Q: South Park references 9/11 in their version of the Aristocrats joke – [check that out by clicking here]
Provenza: And Taylor Negron references January 3rd.
Jillette: And of course the whole Friar’s Club deals with that subject.
Q: Now, there are some people in New York who, even in a hundred years, will never think that’s appropriate, while some will think it’s hilarious –
Jillette: We deal with that very clearly. My interpretation of the movie is on a different side than perhaps yours is. I don’t think there’s any sort of, “We’ve gotten over this horror and now we can laugh at it.” I don’t think the movie makes any kind of statement like that at all, it’s just once again saying, “That’s real, this is art. That’s real, these are words.” Saying something about 9/11 is not the same as piloting the planes.
Q: By talking about bestiality, by talking about fathers fucking their sons –
Provenza: I have to tell you, when you say that, it gets me a little hot.
Q: I have a very sultry voice. There’s a belief that just talking about this stuff relieves some of the pressure people feel about the subjects.

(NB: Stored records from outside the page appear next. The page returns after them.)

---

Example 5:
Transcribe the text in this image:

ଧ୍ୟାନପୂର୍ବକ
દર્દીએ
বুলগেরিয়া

Jillette: There have been so many studies trying to prove that, whether you’re talking about pornography or whether you’re talking about words (not that those are necessarily different things) or whether you’re talking about violence depicted on TV, there have been a zillion things on both sides that try to show that it gets people jaded to that and more open to actually engaging in things that are socially reprehensible. But there is a whole other side saying that’s cathartic, and that after you’ve done that you’ve opened it up to talk. Everything we’ve read –and I’ve tried to read a lot of this. I’m the only one who read the whole Meese report on pornography, all 900 pages. I read every word. I read all the stuff that comes out and it really seems like art and reality are two different things and don’t bleed.
You can get people who edit zombie films for 20 years of their life and they see a kid fall and scrape his elbow and they run to help just as quickly. And they’re just as bothered by it and also they’re not any more apt to help. We care about other people, and art is another thing.
Provenza: All that stuff just gets my goat. Everything that’s going on – we keep being treated like retarded 6 year olds. Give us a little more credit.